■ **Task details**:
Reproduce the part of the Fort Devens text that starts at the words "Fort Devens serves" and stops after "between its members.", keeping every word unchanged.

■ **Text provided**:
———

Fort Devens serves as a training resource for thousands of Army Reserve and National Guard Soldiers from throughout the six New England states and beyond. The Marines, Federal Bureau of Investigation agents, and state and local police also use the state-of-the-art complex's 25 ranges, 28 tactical training areas and 29 facilities.

"We train all the branches," Jackson said. "Fort Devens is the only federal training base in all of New England. That puts a lot of responsibilities on us."

The Fort Devens range staff, which emphasizes safety and environmental stewardship, has a combined 100 years of military experience between its members.

"Now that is critical in this job," Jackson said. "You have to look for specialties. We have the knowledge, still. These guys, they get it. Their No. 1 focus is on training the military. That's it."

That staff runs a host of ranges that have been upgraded to electric systems from pneumatic systems that used to freeze for months during harsh New England winters.

"The targets wouldn't actuate at that point," Jackson said. "We've replaced them all. Now they're fully electric. They're awesome ranges."

The Fort Devens ranges can accommodate pistols, rifles, machine guns, hand grenades, grenade launchers and mortars. The complex's tactical training areas can be used for land navigation, orienteering, field training exercises, and air drop. One of its more impressive facilities is an automated live-fire shoot house.

———

■ **Data section**:
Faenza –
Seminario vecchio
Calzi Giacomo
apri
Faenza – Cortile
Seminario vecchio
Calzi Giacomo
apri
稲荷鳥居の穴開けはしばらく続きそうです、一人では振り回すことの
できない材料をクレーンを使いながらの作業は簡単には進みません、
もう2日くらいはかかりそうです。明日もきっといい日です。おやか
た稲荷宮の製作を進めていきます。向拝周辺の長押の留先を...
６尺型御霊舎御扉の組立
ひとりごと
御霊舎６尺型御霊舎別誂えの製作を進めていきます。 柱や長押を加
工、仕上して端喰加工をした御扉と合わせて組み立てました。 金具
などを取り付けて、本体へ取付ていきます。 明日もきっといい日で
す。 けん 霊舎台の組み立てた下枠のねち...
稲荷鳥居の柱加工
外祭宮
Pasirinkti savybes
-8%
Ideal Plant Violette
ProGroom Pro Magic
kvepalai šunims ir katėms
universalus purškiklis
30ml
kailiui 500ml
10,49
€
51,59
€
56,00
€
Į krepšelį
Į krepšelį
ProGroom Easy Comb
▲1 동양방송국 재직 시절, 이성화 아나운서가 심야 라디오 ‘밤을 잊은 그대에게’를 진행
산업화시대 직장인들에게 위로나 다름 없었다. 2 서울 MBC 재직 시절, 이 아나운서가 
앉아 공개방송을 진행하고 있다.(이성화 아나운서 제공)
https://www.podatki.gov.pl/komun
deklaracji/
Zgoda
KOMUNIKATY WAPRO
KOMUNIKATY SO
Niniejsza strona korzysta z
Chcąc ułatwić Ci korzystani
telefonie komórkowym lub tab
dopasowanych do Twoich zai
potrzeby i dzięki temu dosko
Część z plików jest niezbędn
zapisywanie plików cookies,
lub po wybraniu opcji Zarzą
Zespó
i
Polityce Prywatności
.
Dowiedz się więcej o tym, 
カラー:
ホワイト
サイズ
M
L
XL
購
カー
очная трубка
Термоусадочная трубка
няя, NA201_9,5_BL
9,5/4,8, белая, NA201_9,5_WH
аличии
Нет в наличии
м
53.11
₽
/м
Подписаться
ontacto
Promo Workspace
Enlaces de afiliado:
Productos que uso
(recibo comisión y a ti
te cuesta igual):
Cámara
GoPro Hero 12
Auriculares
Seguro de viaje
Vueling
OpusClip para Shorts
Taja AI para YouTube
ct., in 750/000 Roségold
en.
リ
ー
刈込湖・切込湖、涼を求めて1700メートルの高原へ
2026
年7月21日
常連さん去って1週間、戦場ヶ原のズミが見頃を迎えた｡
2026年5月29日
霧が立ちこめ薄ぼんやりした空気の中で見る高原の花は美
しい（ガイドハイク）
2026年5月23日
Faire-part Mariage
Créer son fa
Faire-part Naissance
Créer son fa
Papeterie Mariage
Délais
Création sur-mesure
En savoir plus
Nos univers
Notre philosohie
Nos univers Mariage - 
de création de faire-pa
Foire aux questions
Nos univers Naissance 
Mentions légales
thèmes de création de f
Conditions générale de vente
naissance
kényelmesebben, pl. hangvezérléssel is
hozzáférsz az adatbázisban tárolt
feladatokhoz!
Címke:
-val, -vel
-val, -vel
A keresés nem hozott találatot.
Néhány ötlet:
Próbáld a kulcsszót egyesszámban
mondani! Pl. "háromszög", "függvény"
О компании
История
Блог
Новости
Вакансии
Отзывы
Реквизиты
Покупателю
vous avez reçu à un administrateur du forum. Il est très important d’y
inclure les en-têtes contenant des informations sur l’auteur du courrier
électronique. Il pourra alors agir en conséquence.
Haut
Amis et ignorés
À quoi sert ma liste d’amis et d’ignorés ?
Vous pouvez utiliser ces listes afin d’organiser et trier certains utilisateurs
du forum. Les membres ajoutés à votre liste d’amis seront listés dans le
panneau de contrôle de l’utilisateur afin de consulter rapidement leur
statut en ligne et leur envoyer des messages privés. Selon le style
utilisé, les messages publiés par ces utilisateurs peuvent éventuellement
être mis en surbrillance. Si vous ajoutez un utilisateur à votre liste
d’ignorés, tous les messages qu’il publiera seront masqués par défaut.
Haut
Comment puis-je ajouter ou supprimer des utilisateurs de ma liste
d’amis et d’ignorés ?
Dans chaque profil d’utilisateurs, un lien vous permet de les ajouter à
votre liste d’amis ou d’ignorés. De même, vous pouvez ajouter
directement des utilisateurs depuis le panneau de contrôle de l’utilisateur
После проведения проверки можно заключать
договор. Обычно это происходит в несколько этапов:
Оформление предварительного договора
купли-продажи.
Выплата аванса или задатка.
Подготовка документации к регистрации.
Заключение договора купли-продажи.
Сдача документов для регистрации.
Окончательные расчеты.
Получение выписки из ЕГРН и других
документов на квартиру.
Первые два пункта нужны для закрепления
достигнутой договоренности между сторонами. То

———

■ **Your response**:
Fort Devens serves as a training resource for thousands of Army Reserve and National Guard Soldiers from throughout the six New England states and beyond. The Marines, Federal Bureau of Investigation agents, and state and local police also use the state-of-the-art complex's 25 ranges, 28 tactical training areas and 29 facilities.

"We train all the branches," Jackson said. "Fort Devens is the only federal training base in all of New England. That puts a lot of responsibilities on us."

The Fort Devens range staff, which emphasizes safety and environmental stewardship, has a combined 100 years of military experience between its members.